The CEO of Toyota, Katsuaki Watanabe, was recently interviewed and written up in an article in the Wall Street Journal . Watanabe was also recently interviewed in the July-August edition of the Harvard Business Review. In the interviews, Watanabe talks about radical innovation: he describes the idea of building a dream car that cleans the environment, prevents accidents, can travel the world on a single tank of gas, and of course is cheap and high quality.
Watanabe’s talk of innovation – and his use of the Japanese word Kakushin for it – has triggered some discussion on the blogosphere. In particular, there has been interest regarding the relationship of Kaizen (continuous improvement) to Kakushin (innovation) and Kaikaku (revolutionary change). See for example here and here.
In his book Kaizen, Imai described innovation as more of a Western approach. Japanese innovation is often described in terms of Kaizen only, so it is interesting to see radical, breakthrough innovation described from the Japanese perspective by the company that made Kaizen famous.

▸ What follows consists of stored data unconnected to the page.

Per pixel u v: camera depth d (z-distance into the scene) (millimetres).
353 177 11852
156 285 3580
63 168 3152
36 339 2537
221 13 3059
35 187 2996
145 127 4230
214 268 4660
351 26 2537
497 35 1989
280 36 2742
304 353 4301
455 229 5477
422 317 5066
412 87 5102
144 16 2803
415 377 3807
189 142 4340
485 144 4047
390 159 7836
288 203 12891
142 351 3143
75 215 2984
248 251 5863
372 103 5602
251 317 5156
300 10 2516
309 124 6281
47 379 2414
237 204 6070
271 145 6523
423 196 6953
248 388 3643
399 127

When I was 18 I won a scholarship from Toyota, and had a chance to visit their plant in Kentucky. I was so impressed with their systems of Kaizen. I think their way of managing workers continues to be innovative, if not solely for the reason that they value ideas from everybody, especially the shift workers. Toyota has always seen that ideas have value, and rewarded good ideas according to the profit it made the company. If some companies would just apply kaizen "continuously improving" to their management they would experience innovation in their products and processes.
I think Japan is catching on to the disruptive innovation movement, and I can see that new disruptive products will be produced very soon, as long as the CEOs are willing to take the risk.